Safely ignore errors in function return values when the result isn't critical

crates.io docs.rs

This crate adds a .ignore() function to Result instances that ignores both the Ok and Err variants of the result, silencing compiler warnings about unused errors without needing to resort to empty match blocks or panicking in case you call .unwrap() on what turns out to be an error.

Why do you need this?

There are cases involving correct error handling where it is desirable to call a method and "keep on keepin' on" even if it does not succeed, something often seen in FFI when interfacing with C APIs or on embedded systems.

As a concrete example, imagine that you have trapped an error and need to bubble it up to the caller, but first, you need to do your best to clean up some resource allocations, etc.

If you did this:

fn my_func() -> Result<(), E> {
    let foo = something_important()?;
    if foo.is_err() {
        // Oh no! We can't continue, need to report this error,
        // but first, try to clean up some state
        cleanup()?;
    }
    return foo;
}

The original error contained in foo would be lost if cleanup() failed (as the ? would trigger an early abort with the return value of cleanup() and not the original error Err(e) in foo).

And if you omitted the ? from cleanup()?, the compiler would warn you that there's a result that's not checked/used, because cleanup() can fail.

This is a "best effort" scenario where you hope that the function will succeed, there's nothing you can do if it doesn't, and there's a higher priority result (error) that should be persisted even if this step fails.

So you can either write this:

let foo = something_import();
if foo.is_err() {
    match cleanup() {
        _ => {}
    };

    return foo;
}

Or use this crate and write this instead:

use ignore_result::Ignore;

if foo.is_err() {
    cleanup.ignore();
    return foo;
}

and be on your merry way.

Why is this safe?

Calling foo().ignore() returns () regardless of whether foo() evaluated to Ok(_) or Err(_) -- meaning it guarantees that you are not (incorrectly) relying on an Ok(_) result.

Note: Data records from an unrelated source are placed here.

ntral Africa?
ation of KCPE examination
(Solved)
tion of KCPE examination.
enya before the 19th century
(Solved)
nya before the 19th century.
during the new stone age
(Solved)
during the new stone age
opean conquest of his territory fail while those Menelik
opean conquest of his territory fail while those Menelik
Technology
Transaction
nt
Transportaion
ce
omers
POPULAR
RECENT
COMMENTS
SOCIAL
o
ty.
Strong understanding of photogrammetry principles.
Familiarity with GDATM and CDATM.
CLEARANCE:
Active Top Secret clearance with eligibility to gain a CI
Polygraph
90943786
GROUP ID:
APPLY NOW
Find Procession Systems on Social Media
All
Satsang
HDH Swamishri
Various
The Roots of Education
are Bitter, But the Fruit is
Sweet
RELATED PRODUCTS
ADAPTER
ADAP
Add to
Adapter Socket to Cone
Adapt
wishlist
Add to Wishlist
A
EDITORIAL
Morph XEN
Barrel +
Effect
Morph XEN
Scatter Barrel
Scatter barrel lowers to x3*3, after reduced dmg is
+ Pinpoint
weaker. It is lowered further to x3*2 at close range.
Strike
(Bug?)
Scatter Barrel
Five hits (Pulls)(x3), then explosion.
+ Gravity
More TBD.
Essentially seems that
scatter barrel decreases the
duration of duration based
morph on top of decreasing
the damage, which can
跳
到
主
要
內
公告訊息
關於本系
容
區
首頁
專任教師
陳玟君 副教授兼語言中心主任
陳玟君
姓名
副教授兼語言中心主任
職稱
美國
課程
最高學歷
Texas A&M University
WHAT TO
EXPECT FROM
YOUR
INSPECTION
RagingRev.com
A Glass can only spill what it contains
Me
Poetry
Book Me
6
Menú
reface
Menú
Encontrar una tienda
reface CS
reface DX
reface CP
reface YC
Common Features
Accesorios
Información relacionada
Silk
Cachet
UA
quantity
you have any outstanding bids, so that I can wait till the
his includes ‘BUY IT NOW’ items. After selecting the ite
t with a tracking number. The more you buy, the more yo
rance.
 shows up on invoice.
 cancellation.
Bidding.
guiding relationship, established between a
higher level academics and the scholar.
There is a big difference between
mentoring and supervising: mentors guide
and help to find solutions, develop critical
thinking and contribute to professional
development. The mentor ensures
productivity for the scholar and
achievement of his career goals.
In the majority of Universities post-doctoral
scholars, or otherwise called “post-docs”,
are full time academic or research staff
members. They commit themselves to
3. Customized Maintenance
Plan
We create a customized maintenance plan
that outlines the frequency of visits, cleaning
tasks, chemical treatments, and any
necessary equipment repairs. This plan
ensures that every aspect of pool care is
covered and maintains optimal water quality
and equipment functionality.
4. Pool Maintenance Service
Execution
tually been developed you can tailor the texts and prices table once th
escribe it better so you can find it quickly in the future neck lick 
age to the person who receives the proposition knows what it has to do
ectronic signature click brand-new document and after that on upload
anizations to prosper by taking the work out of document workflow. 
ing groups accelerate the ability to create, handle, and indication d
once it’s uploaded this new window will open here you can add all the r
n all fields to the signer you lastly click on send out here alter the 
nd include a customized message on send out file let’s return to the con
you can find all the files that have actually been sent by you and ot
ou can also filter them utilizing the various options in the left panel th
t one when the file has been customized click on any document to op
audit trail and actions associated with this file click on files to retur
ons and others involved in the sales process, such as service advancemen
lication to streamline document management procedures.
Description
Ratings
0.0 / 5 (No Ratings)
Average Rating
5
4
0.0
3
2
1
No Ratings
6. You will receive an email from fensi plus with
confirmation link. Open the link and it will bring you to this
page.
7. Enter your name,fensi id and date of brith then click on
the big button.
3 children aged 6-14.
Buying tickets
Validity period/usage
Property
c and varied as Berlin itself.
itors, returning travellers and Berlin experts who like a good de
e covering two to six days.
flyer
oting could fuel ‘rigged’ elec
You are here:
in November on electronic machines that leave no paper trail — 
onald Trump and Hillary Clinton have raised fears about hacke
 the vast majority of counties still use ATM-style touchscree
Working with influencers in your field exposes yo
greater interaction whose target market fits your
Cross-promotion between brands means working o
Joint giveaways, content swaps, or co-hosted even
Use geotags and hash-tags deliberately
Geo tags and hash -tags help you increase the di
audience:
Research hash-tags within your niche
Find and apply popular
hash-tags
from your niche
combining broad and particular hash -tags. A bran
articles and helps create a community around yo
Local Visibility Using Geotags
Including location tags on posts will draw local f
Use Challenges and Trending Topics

The ignore function actually consumes the Result (being declared as fn ignore(self) -> ()) guaranteeing that after calling foo().ignore() there is no way to get at either the Ok or Err variants of the original result, which in turn means there's no way the caller can "presume it's Ok and use the return value" (which is the original motivation behind using monads rather than exceptions in rust), and it additionally makes your intent clear.